En 1970, Claude Sautet réalise Les Choses de la vie, une adaptation du roman éponyme de Paul Guimard. Lui qui n’avait réalisé que deux films policiers jusque-là, décide de changer de registre après l’échec cuisant de L'Arme à gauche. Il fait ici le portrait intime de Pierre Bérard, un architecte d’une quarantaine d'années un peu désabusé, qui ne sait si sa première femme lui manque ou s’il aime vraiment la deuxième, s’il doit partir ou rester. Lors d'un accident de voiture, le personnage tombe doucement dans le coma et se remémore les choses qui ont fait sa vie. Le spectateur inquiet observe ces scènes triviales qui se chargent pourtant d'une mélancolie folle.

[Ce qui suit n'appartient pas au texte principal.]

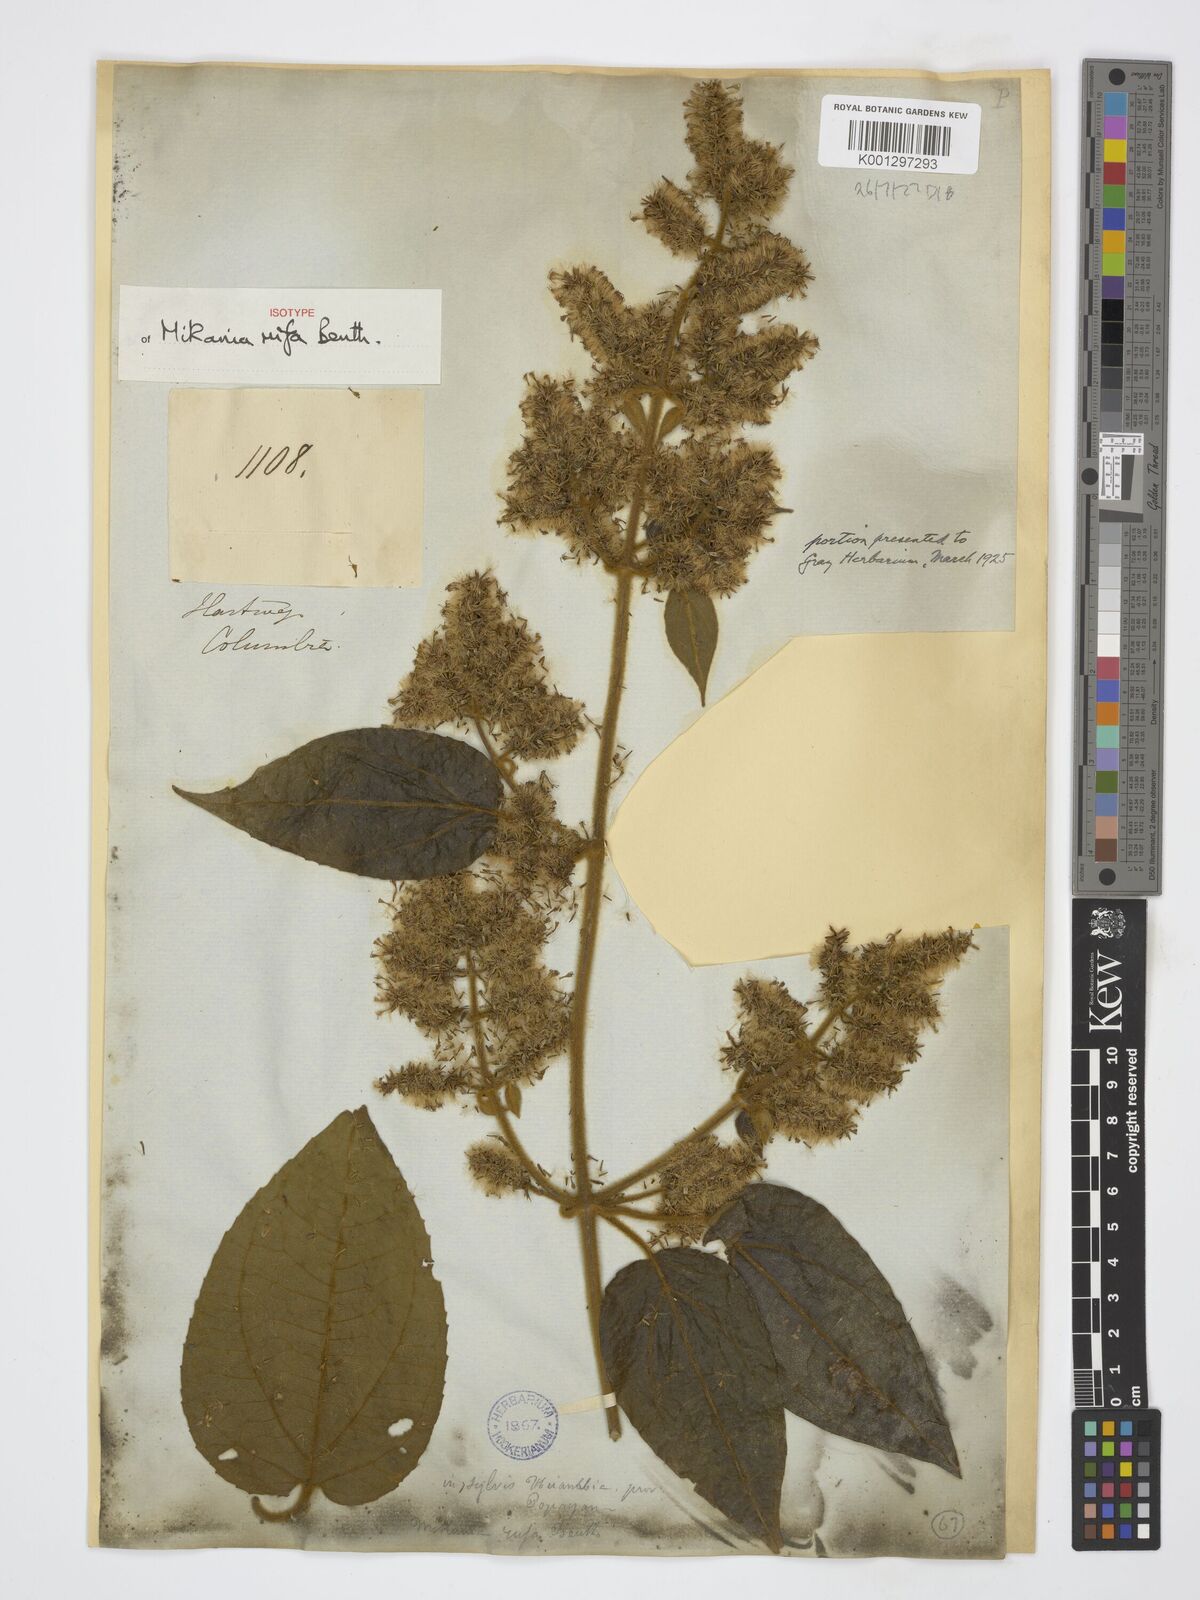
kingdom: Plantae
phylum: Tracheophyta
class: Magnoliopsida
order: Asterales
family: Asteraceae
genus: Mikania
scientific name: Mikania rufa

Sautet pense initialement à Annie Girardot et Yves Montand puis Lino Ventura, mais tous déclinent la proposition. C'est après le visionnage de La Piscine qu’il choisit Romy Schneider avant de se décider pour Michel Piccoli. Cette première collaboration entre le trio sera un succès et ils joueront ensemble l'année suivante dans Max et les ferrailleurs. Schneider et Piccoli sont bouleversants dans une simplicité de jeu extrême. Hélène est postée en face de sa machine à écrire pendant que Pierre la regarde amoureusement. Et cela marche on ne peut mieux. Les deux acteurs enregistreront ensemble La Chanson d’Hélène sur une musique de Philippe Sarde et qui, si elle n’apparaîtra pas dans le film, ne cesse depuis d’en accompagner le souvenir.